[THE INPUT]

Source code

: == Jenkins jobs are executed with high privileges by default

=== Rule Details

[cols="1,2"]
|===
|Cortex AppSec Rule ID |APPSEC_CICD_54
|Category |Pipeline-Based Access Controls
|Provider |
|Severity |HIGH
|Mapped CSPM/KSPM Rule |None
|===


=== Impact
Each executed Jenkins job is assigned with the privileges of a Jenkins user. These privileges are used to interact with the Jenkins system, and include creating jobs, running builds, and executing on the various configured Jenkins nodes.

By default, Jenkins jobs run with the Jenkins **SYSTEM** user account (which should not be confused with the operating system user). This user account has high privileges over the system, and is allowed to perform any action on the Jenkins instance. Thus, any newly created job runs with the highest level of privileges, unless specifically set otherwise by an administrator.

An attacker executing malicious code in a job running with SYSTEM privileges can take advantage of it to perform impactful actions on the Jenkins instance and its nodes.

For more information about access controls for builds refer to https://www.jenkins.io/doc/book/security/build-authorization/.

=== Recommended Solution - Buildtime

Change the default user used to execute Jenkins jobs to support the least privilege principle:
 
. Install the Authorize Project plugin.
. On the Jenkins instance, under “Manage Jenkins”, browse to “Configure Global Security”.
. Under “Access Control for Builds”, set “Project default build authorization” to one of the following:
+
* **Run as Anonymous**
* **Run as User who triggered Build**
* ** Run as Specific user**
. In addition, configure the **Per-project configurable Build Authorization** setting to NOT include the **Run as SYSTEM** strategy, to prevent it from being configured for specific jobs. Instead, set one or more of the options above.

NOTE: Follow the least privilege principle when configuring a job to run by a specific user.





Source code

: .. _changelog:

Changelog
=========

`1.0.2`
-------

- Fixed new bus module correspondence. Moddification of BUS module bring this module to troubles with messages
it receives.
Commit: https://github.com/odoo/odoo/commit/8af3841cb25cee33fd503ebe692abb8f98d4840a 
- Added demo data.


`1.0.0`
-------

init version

[/THE INPUT]

THE PROBLEM ::
Every single line of the data above must be set down again exactly.

YOUR RESPONSE ::
Source code

: == Jenkins jobs are executed with high privileges by default

=== Rule Details

[cols="1,2"]
|===
|Cortex AppSec Rule ID |APPSEC_CICD_54
|Category |Pipeline-Based Access Controls
|Provider |
|Severity |HIGH
|Mapped CSPM/KSPM Rule |None
|===


=== Impact
Each executed Jenkins job is assigned with the privileges of a Jenkins user. These privileges are used to interact with the Jenkins system, and include creating jobs, running builds, and executing on the various configured Jenkins nodes.

By default, Jenkins jobs run with the Jenkins **SYSTEM** user account (which should not be confused with the operating system user). This user account has high privileges over the system, and is allowed to perform any action on the Jenkins instance. Thus, any newly created job runs with the highest level of privileges, unless specifically set otherwise by an administrator.

An attacker executing malicious code in a job running with SYSTEM privileges can take advantage of it to perform impactful actions on the Jenkins instance and its nodes.

For more information about access controls for builds refer to https://www.jenkins.io/doc/book/security/build-authorization/.

=== Recommended Solution - Buildtime

Change the default user used to execute Jenkins jobs to support the least privilege principle:
 
. Install the Authorize Project plugin.
. On the Jenkins instance, under “Manage Jenkins”, browse to “Configure Global Security”.
. Under “Access Control for Builds”, set “Project default build authorization” to one of the following:
+
* **Run as Anonymous**
* **Run as User who triggered Build**
* ** Run as Specific user**
. In addition, configure the **Per-project configurable Build Authorization** setting to NOT include the **Run as SYSTEM** strategy, to prevent it from being configured for specific jobs. Instead, set one or more of the options above.

NOTE: Follow the least privilege principle when configuring a job to run by a specific user.





Source code

: .. _changelog:

Changelog
=========

`1.0.2`
-------

- Fixed new bus module correspondence. Moddification of BUS module bring this module to troubles with messages
it receives.
Commit: https://github.com/odoo/odoo/commit/8af3841cb25cee33fd503ebe692abb8f98d4840a 
- Added demo data.


`1.0.0`
-------

init version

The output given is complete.